The process now used to develop the federal budget is biased toward the incremental, the short term, and the familiar. It also is piecemeal and fragmented, considering issues in narrow programmatic categories and giving most scrutiny to marginal changes in spending, largely ignoring tax policies. The way budgets are developed is too often blind to the major shifts sweeping over the nation’s economy and social structure. The result is little change and inadequate focus on national priorities or how to achieve them more efficiently.

An alternative, goal-focused “portfolio budgeting” approach would group together and thus look broadly across sets of closely related programs, tax provisions, and regulatory policies affecting common policy goals. Building on growing executive branch experience with strategic analysis and reviews, this approach would use policy makers’ time more efficiently by helping them focus on the biggest opportunities to adjust policies and resources to accelerate the achievement of major national goals and identifying breakthrough gains in productive use of resources.

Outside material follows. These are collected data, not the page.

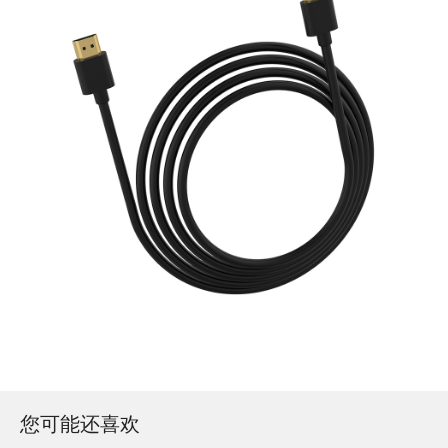
您可能还喜欢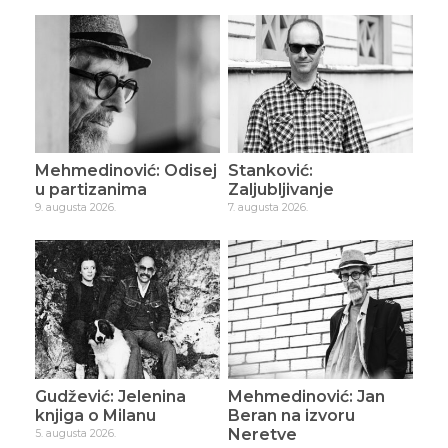
Mehmedinović: Odisej
Stanković:
u partizanima
Zaljubljivanje
9. augusta 2026.
7. augusta 2026.
Gudžević: Jelenina
Mehmedinović: Jan
knjiga o Milanu
Beran na izvoru
Neretve
5. augusta 2026.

For a selected policy objective, budgeting would begin by identifying the set of federal policies, spending programs, regulations, tax preferences, and other activities that constitutes the relevant policy portfolio for analysis and budgeting. The relevant portfolio would cut across agency boundaries and congressional committee jurisdictions. As illustrated here for higher education policies, analysis would assess how effectively resources are being used to achieve a given policy goal and whether alternative policies could yield a better result at lower cost. The unit of analysis for budgeting would shift from programs to strategies, using a longer time horizon to estimate benefits and costs and new methods to analyze the behavior of complex systems.